José A González-González: Gastroenterology Service and Department of Internal Medicine, University Hospital Dr. José E González and Medical School, Monterrey 64460, Nuevo León, Mexico.
Giuseppe Pugliese: Department of Clinical and Molecular Medicine, La Sapienza University, Roma 00161, Italy.
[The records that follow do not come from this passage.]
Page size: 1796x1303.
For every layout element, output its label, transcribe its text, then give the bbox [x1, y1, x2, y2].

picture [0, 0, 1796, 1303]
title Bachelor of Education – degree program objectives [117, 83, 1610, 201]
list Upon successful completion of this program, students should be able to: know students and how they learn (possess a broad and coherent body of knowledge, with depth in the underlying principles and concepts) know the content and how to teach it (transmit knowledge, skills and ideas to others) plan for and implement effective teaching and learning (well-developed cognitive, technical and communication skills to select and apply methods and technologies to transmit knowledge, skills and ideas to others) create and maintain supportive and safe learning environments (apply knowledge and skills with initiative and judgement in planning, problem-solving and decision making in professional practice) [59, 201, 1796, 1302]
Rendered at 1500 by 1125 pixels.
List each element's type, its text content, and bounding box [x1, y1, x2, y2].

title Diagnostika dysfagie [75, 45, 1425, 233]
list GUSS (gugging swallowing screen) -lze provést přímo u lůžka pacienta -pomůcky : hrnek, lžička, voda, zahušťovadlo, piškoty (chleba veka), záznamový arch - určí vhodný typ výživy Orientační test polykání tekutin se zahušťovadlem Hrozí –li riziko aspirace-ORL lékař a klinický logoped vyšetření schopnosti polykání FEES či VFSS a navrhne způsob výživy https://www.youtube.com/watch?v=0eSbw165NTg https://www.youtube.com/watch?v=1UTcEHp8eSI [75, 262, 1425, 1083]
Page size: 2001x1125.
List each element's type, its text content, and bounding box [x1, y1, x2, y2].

Diabetes mellitus (DM) is common in liver cirrhosis (LC). The pathophysiological association is bidirectional. DM is a risk factor of LC and LC is a diabetogenic condition. In the recent years, research on different aspects of the association DM and LC has been intensified. Nevertheless, it has been insufficient and still exist many gaps. The aims of this review are: (1) To discuss the latest understandings of the association of DM and LC in order to identify the strategies of early diagnosis; (2) To evaluate the impact of DM on outcomes of LC patients; and (3) To select the most adequate management benefiting the two conditions. Literature searches were conducted using PubMed, Ovid and Scopus engines for DM and LC, diagnosis, outcomes and management. The authors also provided insight from their own published experience. Based on the published studies, two types of DM associated with LC have emerged: Type 2 DM (T2DM) and hepatogenous diabetes (HD). High-quality evidences have determined that T2DM or HD significantly increase complications and death pre and post-liver transplantation. HD has been poorly studied and has not been recognized as a complication of LC. The management of DM in LC patients continues to be difficult and should be based on drug pharmacokinetics and the degree of liver failure. In conclusion, the clinical impact of DM in outcomes of LC patients has been the most studied item recently. Nevertheless many gaps still exist particularly in the management. These most important gaps were highlighted in order to propose future lines for research.